Poeple

How you are going to do 1:1 meetings, performance reviews, estimate needed headcount, and create a great culture.

It can be cliché for average teams, but I strongly believe in having core values to build a sustainable business.

Clarity

Career laddering (after the early stage), role expectations, and company vision should be obvious to the employees, and even the product roadmap should be communicated regularly.

Trust

1:1 meetings are confidential, you trust your leaders that they are creating growth opportunities for you and their aim to get you out of your position to a promotion.

Safety

Feedback is communicated frequently, and you should know if you are doing well, and making a mistake is okay, welcoming calculated risks.

Then you can branch out to other values such as having meaningful/engaging work. Company events are not a good measure and sadly, a common approach that I’ve seen a lot. People are motivated to do what they do best to have autonomy, mastery, and purpose. A good book that I recommend is Motivation by Daniel Pink. https://amazon.com/Drive-Surprising-Truth-About-Motivates/dp/1594484805

About defining your own culture

You don’t need to write it at the beginning but make sure you implement it with your team (it’s a necessity to be written when you scale your team) Netflix is very opinionated: https://jobs.netflix.com/culture Amazon is a big player when it comes to believing in its principles https://amazon.jobs/content/en/our-workplace/leadership-principles

Hiring

Hiring, candidate experience, onboarding, branding to attract outstanding talents and performance management.

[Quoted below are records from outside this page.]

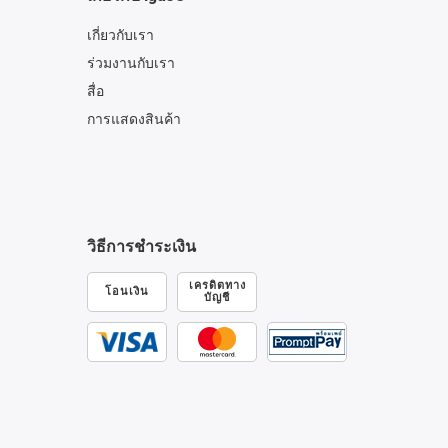
เกี่ยวกับเรา
ร่วมงานกับเรา
สื่อ
การแสดงสินค้า
วิธีการชำระเงิน
เครดิตทาง
โอนเงิน
บัญชี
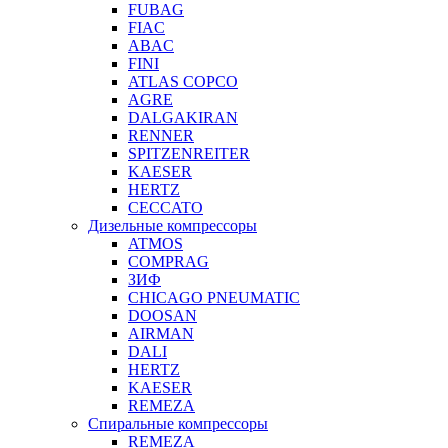
FUBAG
FIAC
ABAC
FINI
ATLAS COPCO
AGRE
DALGAKIRAN
RENNER
SPITZENREITER
KAESER
HERTZ
CECCATO
Дизельные компрессоры
ATMOS
COMPRAG
ЗИФ
CHICAGO PNEUMATIC
DOOSAN
AIRMAN
DALI
HERTZ
KAESER
REMEZA
Спиральные компрессоры
REMEZA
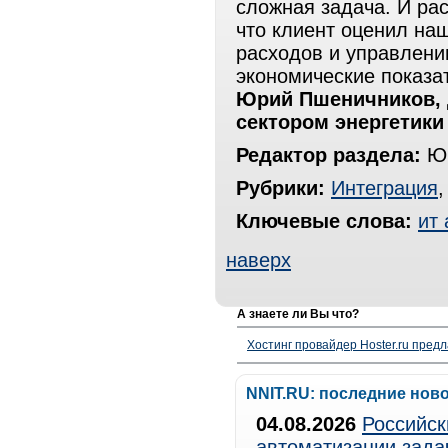
сложная задача. И ра
что клиент оценил на
расходов и управлен
экономические показат
Юрий Пшеничников, д
сектором энергетики
Редактор раздела:
Юр
Рубрики:
Интеграция
Ключевые слова:
ит 
наверх
А знаете ли Вы что?
Хостинг провайдер Hoster.ru предл
NNIT.RU: последние нов
04.08.2026
Российск
автоматизации зада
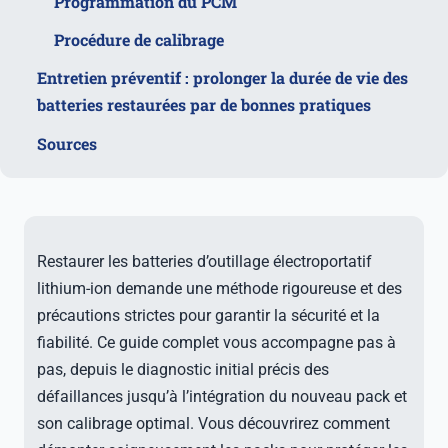
Programmation du PCM
Procédure de calibrage
Entretien préventif : prolonger la durée de vie des
batteries restaurées par de bonnes pratiques
Sources
Restaurer les batteries d’outillage électroportatif
lithium-ion demande une méthode rigoureuse et des
précautions strictes pour garantir la sécurité et la
fiabilité. Ce guide complet vous accompagne pas à
pas, depuis le diagnostic initial précis des
défaillances jusqu’à l’intégration du nouveau pack et
son calibrage optimal. Vous découvrirez comment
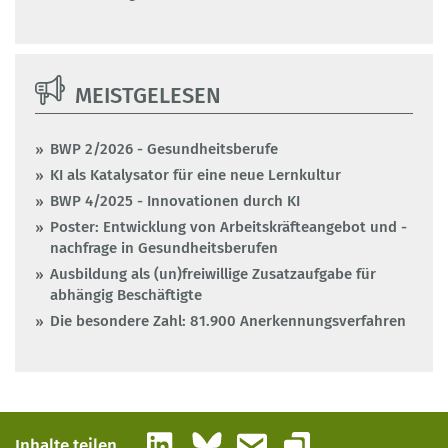
MEISTGELESEN
BWP 2/2026 - Gesundheitsberufe
KI als Katalysator für eine neue Lernkultur
BWP 4/2025 - Innovationen durch KI
Poster: Entwicklung von Arbeitskräfteangebot und -
nachfrage in Gesundheitsberufen
Ausbildung als (un)freiwillige Zusatzaufgabe für
abhängig Beschäftigte
Die besondere Zahl: 81.900 Anerkennungsverfahren
LinkedIn
Bluesky
E-Mail
Inhalte teilen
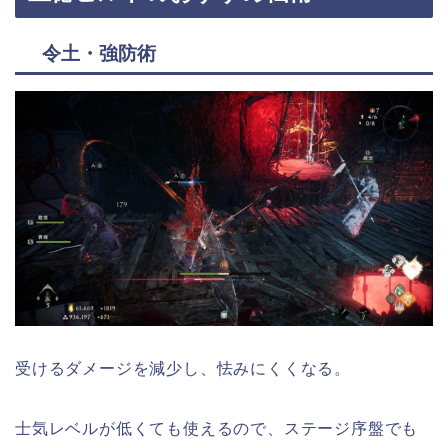
令土・強防術
受けるダメージを減少し、怯みにくくなる。
士気レベルが低くても使えるので、ステージ序盤でも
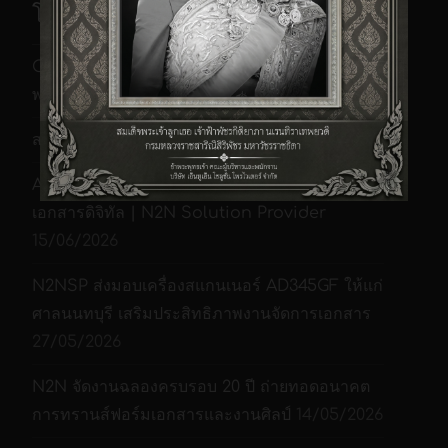
โพสต์ล่าสุดของเรา
CZUR M3000 Pro V3 เครื่องสแกนหนังสือ A3
พร้อม OCR ภาษาไทย | N2NSP
21/07/2026
สแกนฟิล์มเป็นไฟล์ดิจิทัล | Film2File
17/07/2026
AVScan X โปรแกรมสแกนเอกสารและจัดการ
เอกสารดิจิทัล | N2N Solution Provider
15/06/2026
N2NSP ส่งมอบเครื่องสแกนเนอร์ AD345GF ให้แก่
ศาลนนทบุรี เสริมประสิทธิภาพงานจัดการเอกสาร
27/05/2026
N2N จัดงานฉลองครบรอบ 20 ปี ถ่ายทอดอนาคต
การทรานส์ฟอร์มเอกสารและงานศิลป์
14/05/2026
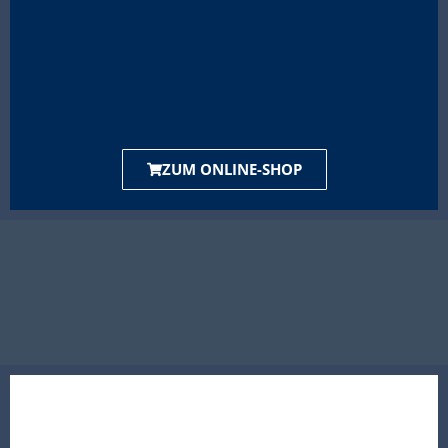
ZUM ONLINE-SHOP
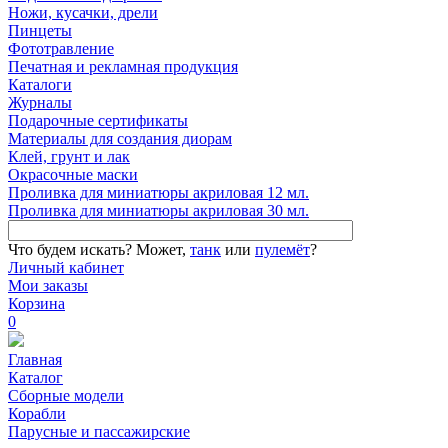
Ножи, кусачки, дрели
Пинцеты
Фототравление
Печатная и рекламная продукция
Каталоги
Журналы
Подарочные сертификаты
Материалы для создания диорам
Клей, грунт и лак
Окрасочные маски
Проливка для миниатюры акриловая 12 мл.
Проливка для миниатюры акриловая 30 мл.
Что будем искать?
Может,
танк
или
пулемёт
?
Личный кабинет
Мои заказы
Корзина
0
Главная
Каталог
Сборные модели
Корабли
Парусные и пассажирские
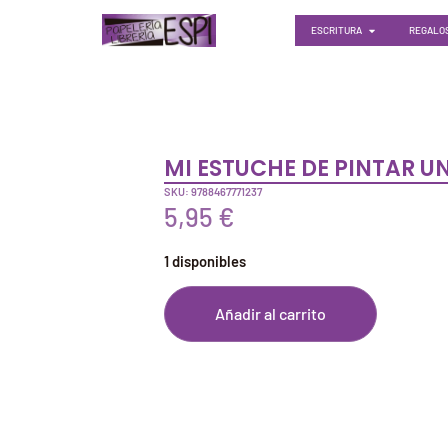
ESCRITURA
REGALOS
MI ESTUCHE DE PINTAR U
SKU: 9788467771237
5,95
€
1 disponibles
Añadir al carrito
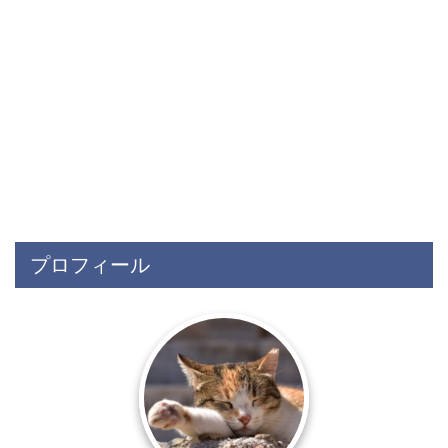
プロフィール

Look at Guide and what they are doing when it comes to candidate experience

On hiring, I recommend following Nadia’s work https://review.firstround.com/podcast/episode-87

On vision statement

"Many of the worst vision documents I’ve seen were generated by committees. Small committees can sometimes act as good sounding boards, but they should never play the role of primary authorship or decision-making authority. Unless there is exceptional chemistry and shared vision (generally anathema, given the politics of committees), the prospects of clear, concise, passionate writing are dismal. Therefore, the project manager or leader needs the authority to author the vision and drive one voice into it, with the full understanding that it’s her job not to write a reflection of her own personality, but instead to encapsulate the best ideas and thinking available in the organization. The one author should be a strong collaborator who is able to incorporate the best ideas and opinions of others into a single document"

"How much autonomy will I have? Will I feel included? Will it be safe to make mistakes? Will I be part of the decisions that affect me? How difficult will it be to make progress on my projects? Are people…you know…nice?"